Set down every line of the records below word for word, leaving out the pictures.

++++ DATASET ++++

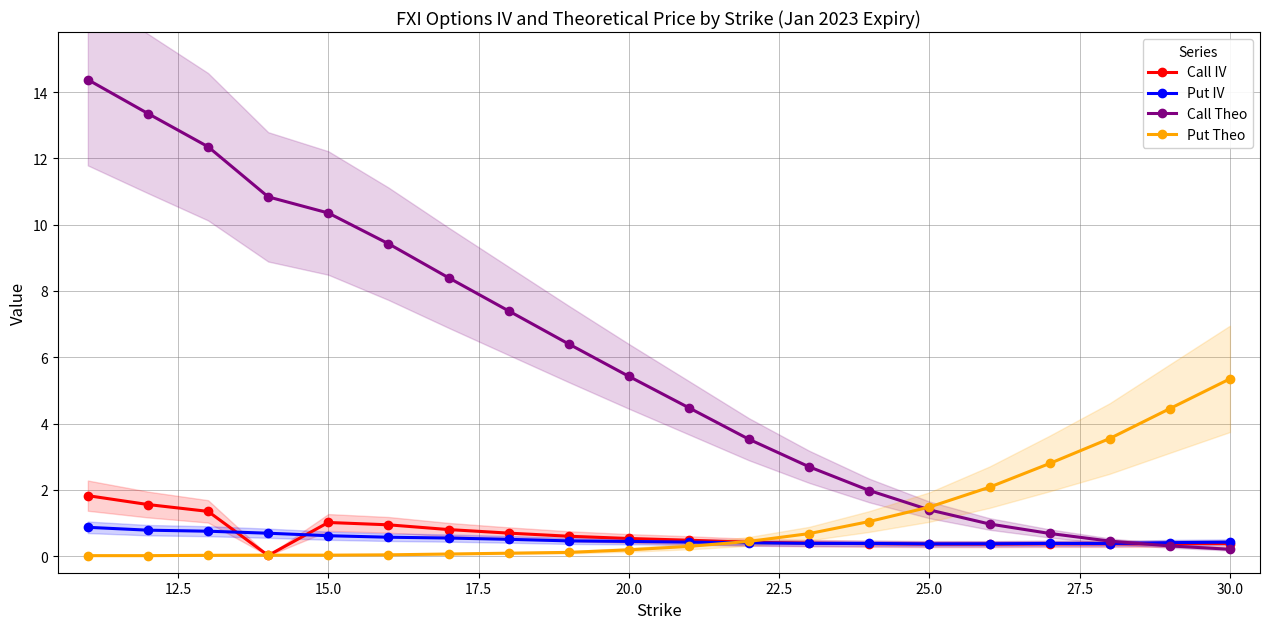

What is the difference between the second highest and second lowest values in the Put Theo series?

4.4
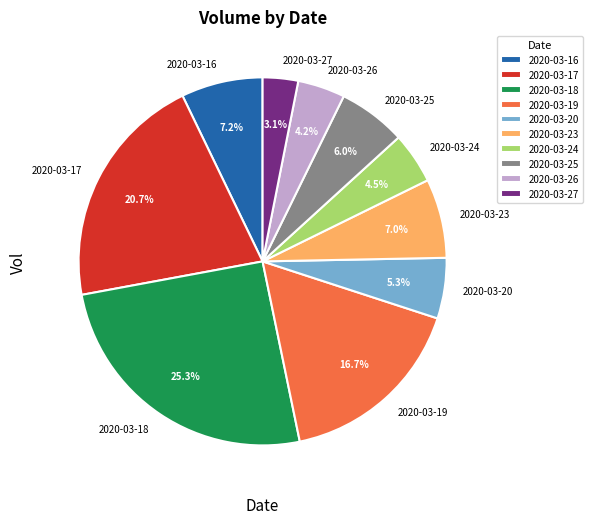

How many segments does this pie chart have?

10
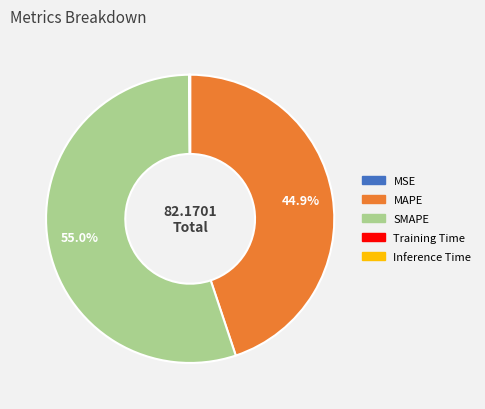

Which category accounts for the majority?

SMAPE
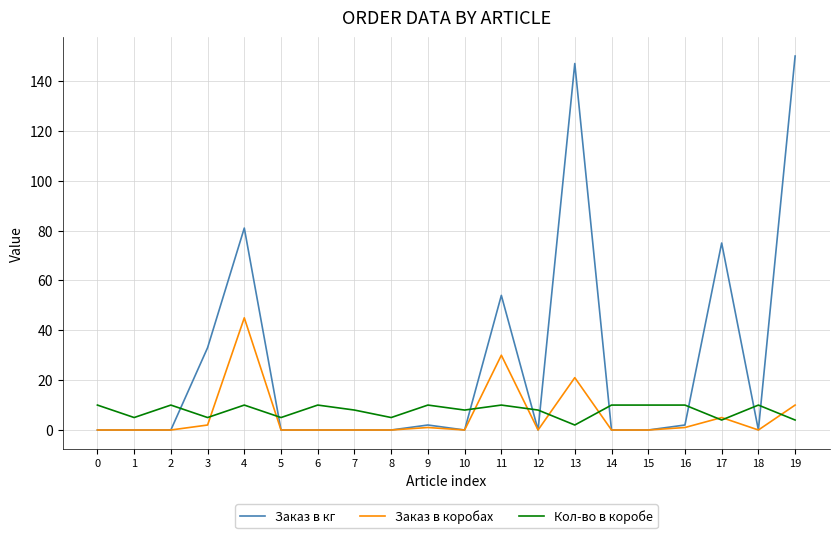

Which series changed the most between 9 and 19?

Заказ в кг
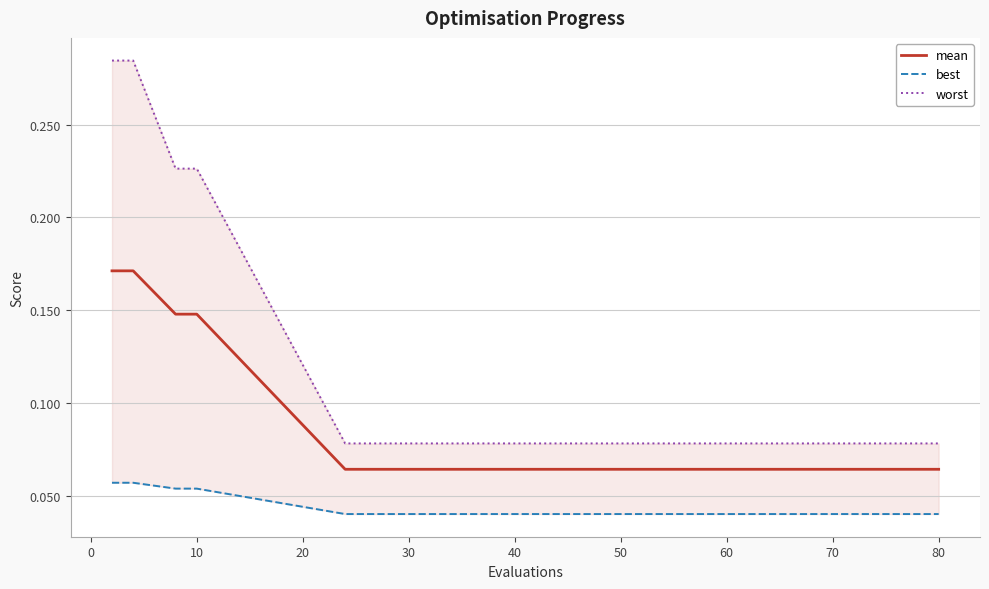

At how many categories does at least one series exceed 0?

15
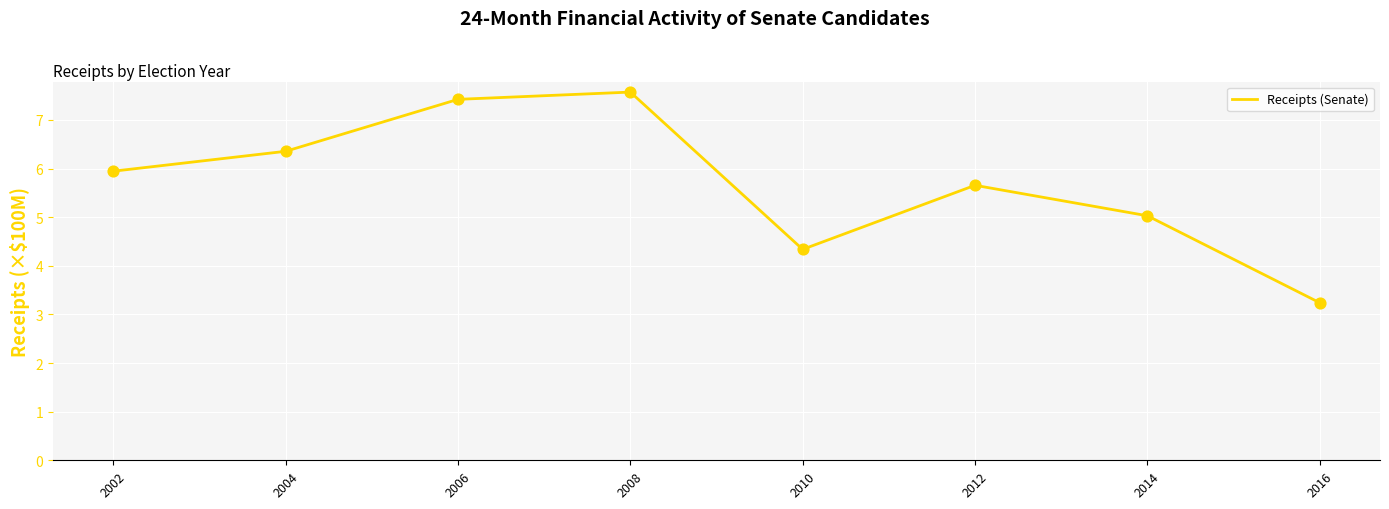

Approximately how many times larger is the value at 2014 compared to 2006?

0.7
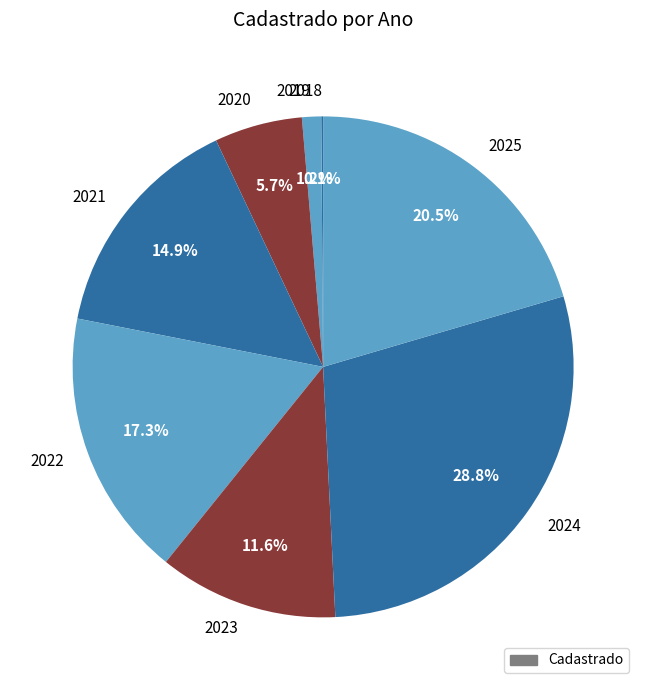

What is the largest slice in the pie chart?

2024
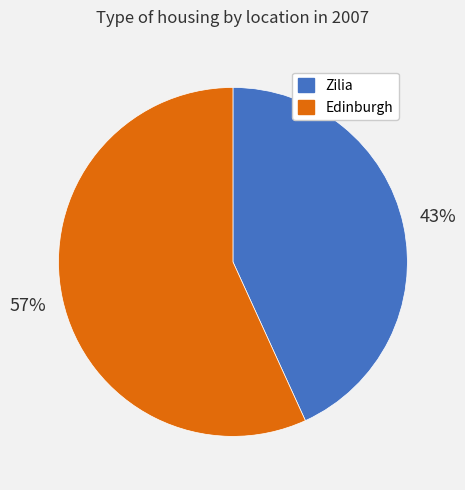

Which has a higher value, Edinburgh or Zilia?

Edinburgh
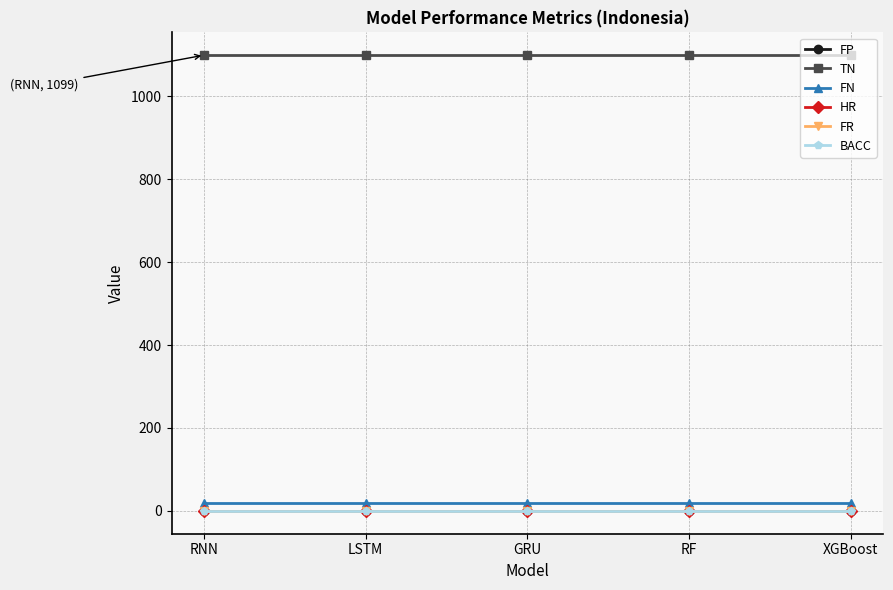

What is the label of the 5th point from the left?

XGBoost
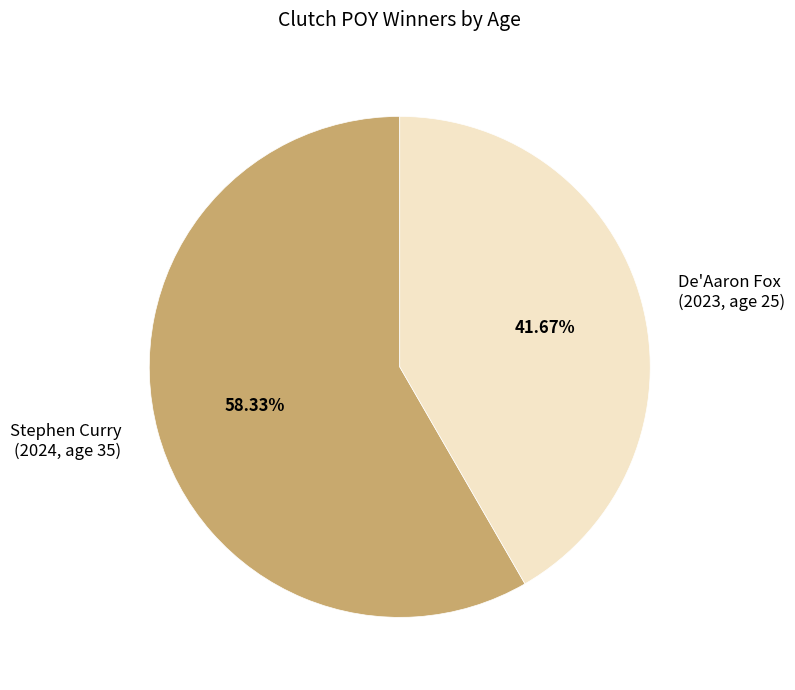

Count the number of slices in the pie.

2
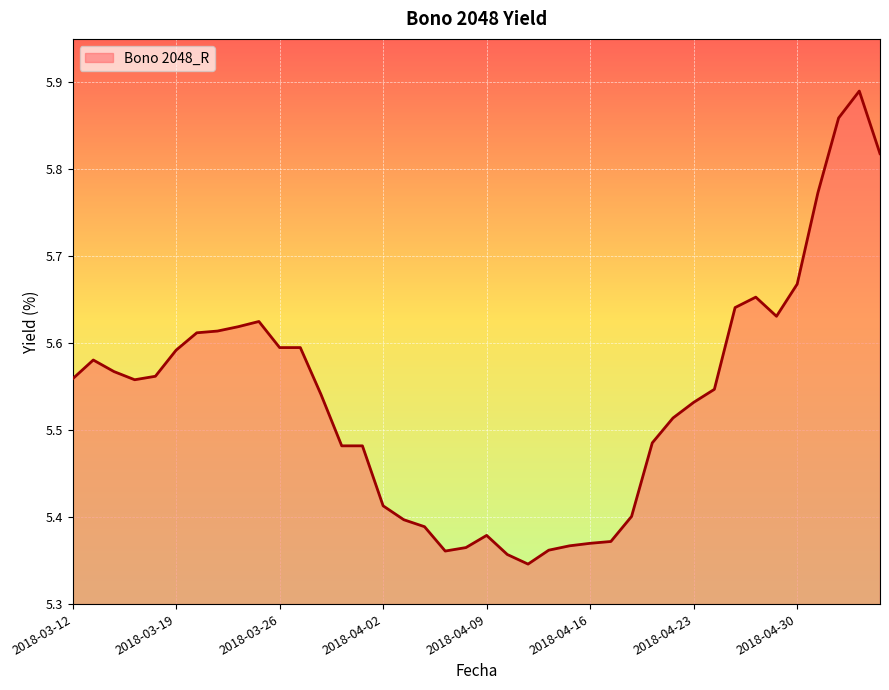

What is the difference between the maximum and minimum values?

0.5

++++

WRITTEN ANSWER>
What is the difference between the second highest and second lowest values in the Put Theo series?

4.4

How many segments does this pie chart have?

10

Which category accounts for the majority?

SMAPE

Which series changed the most between 9 and 19?

Заказ в кг

At how many categories does at least one series exceed 0?

15

Approximately how many times larger is the value at 2014 compared to 2006?

0.7

What is the largest slice in the pie chart?

2024

Which has a higher value, Edinburgh or Zilia?

Edinburgh

What is the label of the 5th point from the left?

XGBoost

Count the number of slices in the pie.

2

What is the difference between the maximum and minimum values?

0.5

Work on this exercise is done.